Le Collectif a donc affirmé publiquement son désir de tourner son action vers l’Outre-Mer, et a appelé les différentes organisations de la société civile, les élus et les représentants des peuples autochtones à travailler de concert avec lui dans le traitement de cas et l’émergence d’alternatives à la biopiraterie.

3) Le système de propriété intellectuelle (brevets) est inadapté et défaillant.

Défaillant parce qu’il ne respecte pas ses propres critères d’octroi d’un brevet ; qui sont la nouveauté, l’activité, inventive et l’application industrielle ; en accordant des brevets sur des savoirs dont l’antériorité est indéniable. (dans le cas du Sacha Inchi, le laxisme de l’office des brevets était d’autant plus flagrant que la preuve de l’antériorité était écrite !)

Inadapté parce que les savoirs traditionnels sur la biodiversité sont détenus de manière collective, transmis oralement et souvent sacrés voire secrets.

Les alternatives possibles résident, comme le font par exemple l’Inde et le Pérou, dans la constitution de registres nationaux répertoriant ces savoirs, bien que cette pratique n’écarte pas tous les risques d’appropriation illégitime.

Une autre initiative, en cours depuis 10 ans au sein du Comité Intergouvernemental de l’Organisation Mondiale de la Propriété Intellectuelle auquel se rend régulièrement le Collectif, consiste en l’élaboration d’un statut juridique sui generis (= spécifique) pour les savoirs traditionnels, adapté à leur spécificité et permettant à leurs détenteurs de les protéger.

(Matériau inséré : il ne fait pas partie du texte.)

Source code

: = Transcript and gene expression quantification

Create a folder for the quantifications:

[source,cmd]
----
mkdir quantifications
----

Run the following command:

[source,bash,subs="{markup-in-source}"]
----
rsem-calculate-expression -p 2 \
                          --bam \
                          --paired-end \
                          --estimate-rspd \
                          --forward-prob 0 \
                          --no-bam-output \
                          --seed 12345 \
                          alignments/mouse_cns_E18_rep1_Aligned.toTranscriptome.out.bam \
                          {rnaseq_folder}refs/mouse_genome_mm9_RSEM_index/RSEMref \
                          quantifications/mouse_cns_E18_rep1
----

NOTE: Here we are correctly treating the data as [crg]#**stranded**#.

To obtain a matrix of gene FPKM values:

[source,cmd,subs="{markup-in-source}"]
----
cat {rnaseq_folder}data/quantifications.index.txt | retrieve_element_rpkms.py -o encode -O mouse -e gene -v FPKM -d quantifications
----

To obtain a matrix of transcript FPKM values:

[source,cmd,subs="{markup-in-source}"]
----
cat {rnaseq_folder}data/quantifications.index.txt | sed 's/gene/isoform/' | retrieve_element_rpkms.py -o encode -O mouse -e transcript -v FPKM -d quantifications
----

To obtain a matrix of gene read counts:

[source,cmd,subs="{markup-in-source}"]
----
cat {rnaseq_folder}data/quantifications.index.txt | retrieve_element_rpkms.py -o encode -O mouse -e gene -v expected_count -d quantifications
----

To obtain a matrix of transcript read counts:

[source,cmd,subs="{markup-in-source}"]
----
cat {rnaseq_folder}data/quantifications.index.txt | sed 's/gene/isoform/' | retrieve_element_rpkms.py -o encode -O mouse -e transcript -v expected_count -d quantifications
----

4) Enfin, ce cas a mis en lumière l’importance d’un système de régulation de l’Accès aux ressources génétiques et savoirs traditionnels associés et du Partage des Avantages découlant de leur utilisation (APA) et a illustré le problème de la disparité des législations. En effet, la législation forte du Pérou en la matière perd de son efficacité si les autres pays, dont la France, ne font pas de même.

Le problème a été traité en partie lors de la Conférence des Parties de la CDB à Nagoya en octobre 2010 par le Protocole sur l’APA, bien que celui-ci ne soit pas totalement satisfaisant.

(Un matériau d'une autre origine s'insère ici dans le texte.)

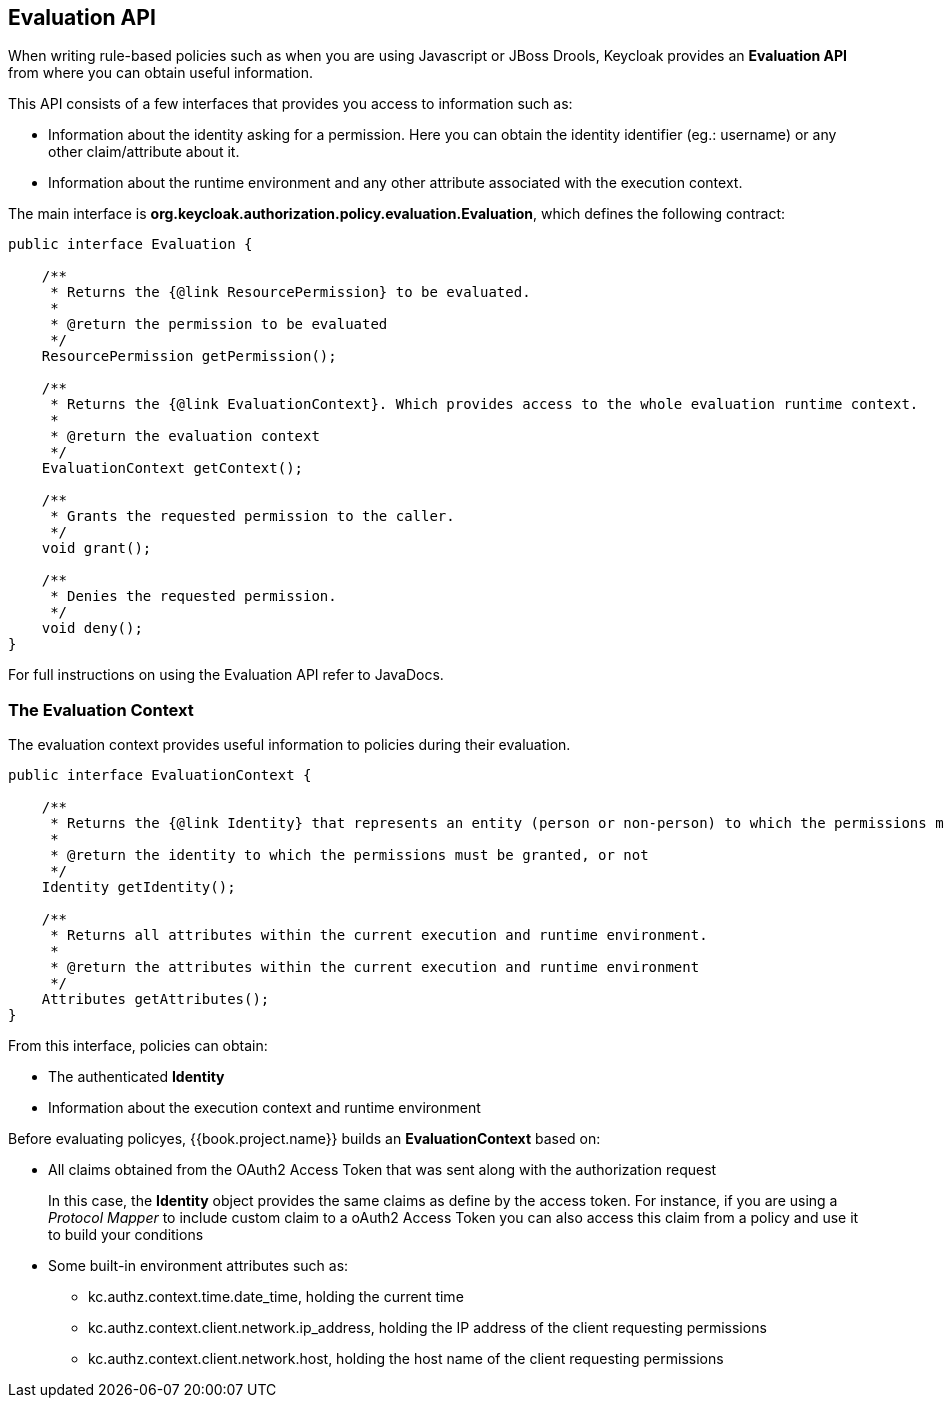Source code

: == Evaluation API

When writing rule-based policies such as when you are using Javascript or JBoss Drools, Keycloak provides an *Evaluation API* from where you
can obtain useful information.

This API consists of a few interfaces that provides you access to information such as:

* Information about the identity asking for a permission. Here you can obtain the identity identifier (eg.: username) or any other claim/attribute about it.
* Information about the runtime environment and any other attribute associated with the execution context.

The main interface is *org.keycloak.authorization.policy.evaluation.Evaluation*, which defines the following contract:

```java
public interface Evaluation {

    /**
     * Returns the {@link ResourcePermission} to be evaluated.
     *
     * @return the permission to be evaluated
     */
    ResourcePermission getPermission();

    /**
     * Returns the {@link EvaluationContext}. Which provides access to the whole evaluation runtime context.
     *
     * @return the evaluation context
     */
    EvaluationContext getContext();

    /**
     * Grants the requested permission to the caller.
     */
    void grant();

    /**
     * Denies the requested permission.
     */
    void deny();
}
```

For full instructions on using the Evaluation API refer to JavaDocs.

=== The Evaluation Context

The evaluation context provides useful information to policies during their evaluation.

```java
public interface EvaluationContext {

    /**
     * Returns the {@link Identity} that represents an entity (person or non-person) to which the permissions must be granted, or not.
     *
     * @return the identity to which the permissions must be granted, or not
     */
    Identity getIdentity();

    /**
     * Returns all attributes within the current execution and runtime environment.
     *
     * @return the attributes within the current execution and runtime environment
     */
    Attributes getAttributes();
}
```

From this interface, policies can obtain:

* The authenticated *Identity*
* Information about the execution context and runtime environment

Before evaluating policyes, {{book.project.name}} builds an *EvaluationContext* based on:

* All claims obtained from the OAuth2 Access Token that was sent along with the authorization request
+
In this case, the *Identity* object provides the same claims as define by the access token. For instance, if you are using a _Protocol Mapper_ to include custom claim
to a oAuth2 Access Token you can also access this claim from a policy and use it to build your conditions
+
* Some built-in environment attributes such as:
+
** kc.authz.context.time.date_time, holding the current time
** kc.authz.context.client.network.ip_address, holding the IP address of the client requesting permissions
** kc.authz.context.client.network.host, holding the host name of the client requesting permissions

Les Etats doivent désormais obligatoirement adopter une législation en la matière, et le Collectif Biopiraterie a appelé les décideurs politiques à une bonne application de ce protocole international pour la mise en place d’un régime réellement protecteur des ressources et des savoirs.

M. Desessard a ainsi suggéré la création d’un groupe de travail sur l’élaboration de la législation APA française, auquel le Collectif souhaite apporter son expertise et expérience.

En effet, la Guyane est entourée de pays, comme le Brésil, ayant déjà des législations fortes en la matière et ne doit pas devenir le moins-disant de la zone à cause d’une législation trop permissive.

En conclusion, le Collectif Biopiraterie a insisté sur le fait que le meilleur moyen de protéger les ressources biologiques et les connaissances traditionnelles qui y sont associées, est de garantir les droits de leurs détenteurs, soient les populations autochtones et les communautés locales. Les premiers concernés par le problème de la biopiraterie doivent donc pouvoir participer aux décision les concernant et donner leur consentement préalable et informé en cas d’exploitation de leurs richesses.

Le Collectif a rappelé une fois de plus que la France n’avait toujours pas ratifié la Convention 169 de l’Organisation Internationale du Travail qu’elle a pourtant signé en 1989 et qui garantit les droits fondamentaux des populations autochtones. Les membres du Collectif ont également insisté sur l’importance de l’intégration des principes de la Déclaration des Nations Unies sur les Droits des Peuples Autochtones (2007) à la future législation APA française.